26 mars 2017

Les misérables, de Victor Hugo

Adaptation et mise en scène de Manon Montel, avec Dov Cohen , Stéphane Dauch, Claire Faurot, Jean-Christophe Frèche, Xavier Girard, Cécile Génovèse, Manon Montel, Léo Paget, François Pérache et Anatole de Bodinat.
Seuls huit de ces comédiens selon la distribution de la soirée interviennent dans chaque représentation et ne se retrouvent ensemble sur scène qu’au salut. Il n’en fallait pas moins pour servir cette œuvre de Victor Hugo aussi touffue et composite qu’ambitieuse et qui n’est en définitive qu’une compilation de romans. Entouré de rideaux noirs, le plateau n’a pour décor que des bancs plus ou moins grands et confortables recouverts de tissu. Eclairages troublants mélangeant de temps à autres spots et lasers et dessinant sur les rideaux du fond, de jardin à cour, des volutes aux formes de calligraphie enfantine. Pour marquer les changements d’époques des fumigènes inondent la scène étourdissant au passage les spectateurs. La pièce est composée de multiples épisodes où parfois deux comédiens se confrontent, ou se font des aveux touchants, voire perturbants. Tout commence avec Madame Thénardier, comédienne et accordéoniste qui sera la narratrice de la pièce. On suivra la saga de Jean Valjean à la fois emblème universel de l’Homme en quête de rédemption et figure attachante du père. Autour de lui et de Cosette sa fille gravitent l’impitoyable policier Javert, la victime Fantine et ses bourreaux Thénardier, son amoureux Marius et le célèbre gamin de Paris Gavroche joué par une fille et symbole d’une certaine classe sociale de l’époque.
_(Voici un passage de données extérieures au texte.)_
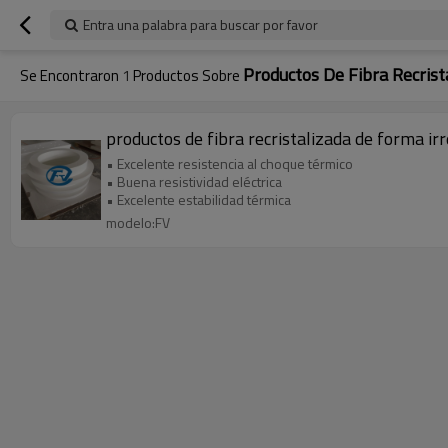
Entra una palabra para buscar por favor
Productos De Fibra Recrist
Se Encontraron
1
Productos Sobre
productos de fibra recristalizada de forma ir
• Excelente resistencia al choque térmico
• Buena resistividad eléctrica
• Excelente estabilidad térmica
modelo:FV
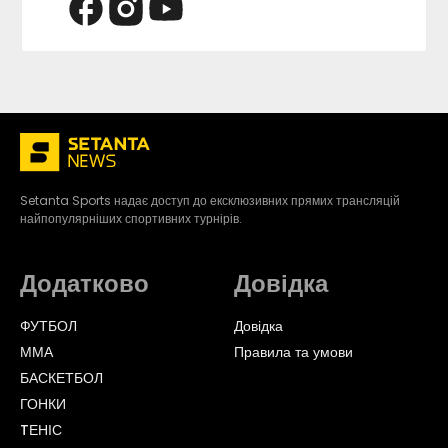
Setanta Sports надає доступ до ексклюзивних прямих трансляцій
найпопулярніших спортивних турнірів.
Додатково
Довідка
ФУТБОЛ
Довідка
ММА
Правила та умови
БАСКЕТБОЛ
ГОНКИ
TЕНІС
Tous ces personnages constituent en effet les éléments d’une thèse très influencée par les doctrines humanitaires et socialistes de Cabet et Proudhon. Hugo plaide la cause de ceux que la société méprise et dont on pourrait lui imputer les crimes. Une véritable saga inscrite dans un XIXème siècle riche en bouleversements politiques et sociaux.
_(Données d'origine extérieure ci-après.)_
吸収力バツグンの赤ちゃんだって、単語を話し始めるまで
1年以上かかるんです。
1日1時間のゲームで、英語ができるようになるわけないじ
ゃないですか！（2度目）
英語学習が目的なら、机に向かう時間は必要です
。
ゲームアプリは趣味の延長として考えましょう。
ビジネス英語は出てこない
On saura gré à toute cette équipe de si jeunes comédiens de réussir une synthèse particulièrement bien condensée des effervescences hugoliennes. Un père et grand-père Hugo qui malgré ses évolutions politiques contestables, reste un géant littéraire.
Théâtre du Lucernaire, 54 rue N-D des Champs, Paris 6ème. Jusqu’au 7 mai. Du mardi au samedi à 20h et dimanche à 18h. Réservation : 01 45 44 57 34.